> Task objective: Here is the listing. Report each line in it that contains the string "none".

Information supplied Block Start

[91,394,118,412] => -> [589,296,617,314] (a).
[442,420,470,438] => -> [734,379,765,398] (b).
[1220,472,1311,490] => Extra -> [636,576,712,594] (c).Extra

Information supplied Block End
Information supplied Block Start

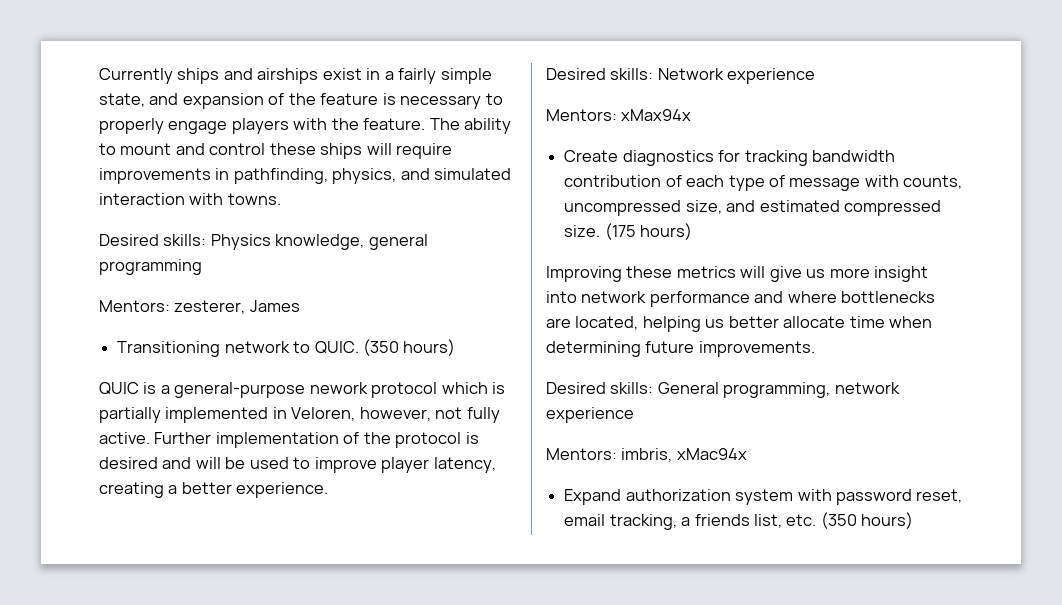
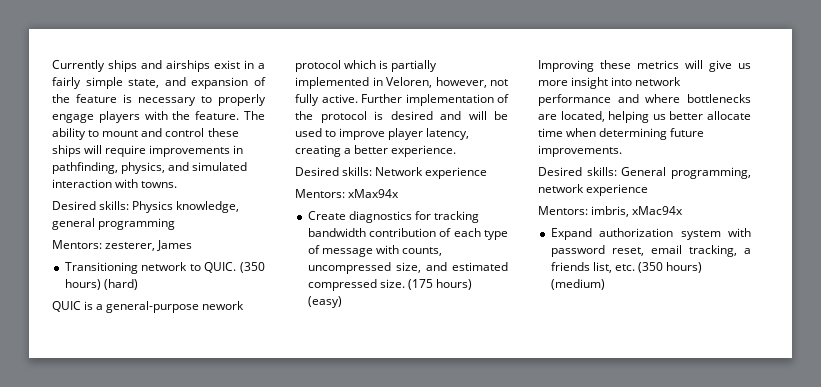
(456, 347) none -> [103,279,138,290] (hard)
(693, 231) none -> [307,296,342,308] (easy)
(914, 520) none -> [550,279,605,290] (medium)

Information supplied Block End

> Completed task:
(456, 347) none -> [103,279,138,290] (hard)
(693, 231) none -> [307,296,342,308] (easy)
(914, 520) none -> [550,279,605,290] (medium)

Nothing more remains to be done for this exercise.